By the Court.
Nisbet, J.,delivering the opinion.
The auditors refused to allow to Mr. Griffin the amount which, in his affidavit it appears he gave for the bills of the Monroe Rail Road & Banking Company, holding, that he was entitled to receive only what they cost Peters, who had filed them under the decree of the Superior Court of Bibb county, and before the judgment of the Supreme Court. Judge Floyd confirmed the decision of the auditors, and his judgment in that regard, is excepted to.
*374[1.] The question is, whether a purchaser of these bills, so filed, after the judgment of the Supreme Court, was, according to that judgment, entitled to receive what he paid for them in the distribution of the funds raised from the sale of the Monroe Rail Road & Banking Company, or what had been paid for them by the holder, anterior to that judgment. It is confined within very narrow limits. By the original decree of the Superior Court of Bibb county, directing the sale of the Monroe Rail Road, all persons holding claims upon that company, were directed to file their claims in the clerk’s office; according to this decree these bills were filed. The Court, in distributing the funds raised by the sale, decided, among other things, that the holders of the bills of that company, were entitled to receive the amount which they called for on their face. The question having been taken up to this Court, we determined that the holders of these bills were not entitled to the amount due on their face, but the amount paid for them. The question as to what the bills then filed, should receive, was made before the Supreme Court, definitely, and we now hold, that the judgment of that Court fixed the amount at what was paid for them by the then holder. That amount was to be ascertained by the auditors, but when ascertained, the judgment of the Supreme Court settled it as the quantum of dividend.
If it were true, that, according to the judgment of the Supreme Court a person purchasing these bills after it was pronounced, could come in and receive whatever amount he paid for them, the judgment might have been made, and would be now, so far as the fund is undistributed, a perfect nullity.

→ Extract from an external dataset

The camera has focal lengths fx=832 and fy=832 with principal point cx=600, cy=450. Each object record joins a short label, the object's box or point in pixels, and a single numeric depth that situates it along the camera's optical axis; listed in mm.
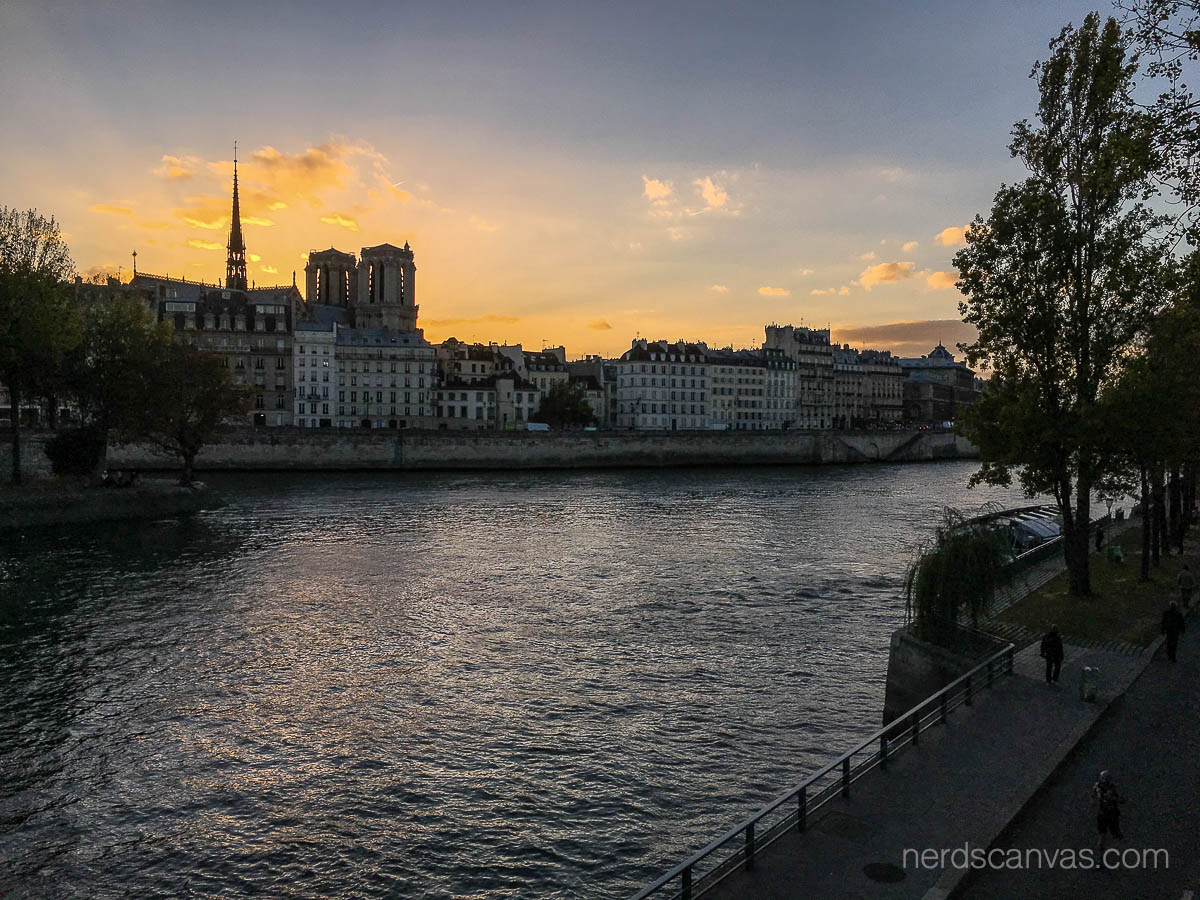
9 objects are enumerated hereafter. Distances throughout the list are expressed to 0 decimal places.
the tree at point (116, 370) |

In anticipation of such a judicial construction, each holder might, through the agency of accommodating friends, have sold his bills for par value, and both he and the purchaser have realized the whole amount ajjpearing to be due on them, thus defeating the judgment of this Court altogether. As this case involves no point, save a construction of our own judgment pronounced in Collins vs. The Central Bank et al. 1 Kelly R. 435, I dismiss it without further consideration.
Let the judgment of the Court below be affirmed.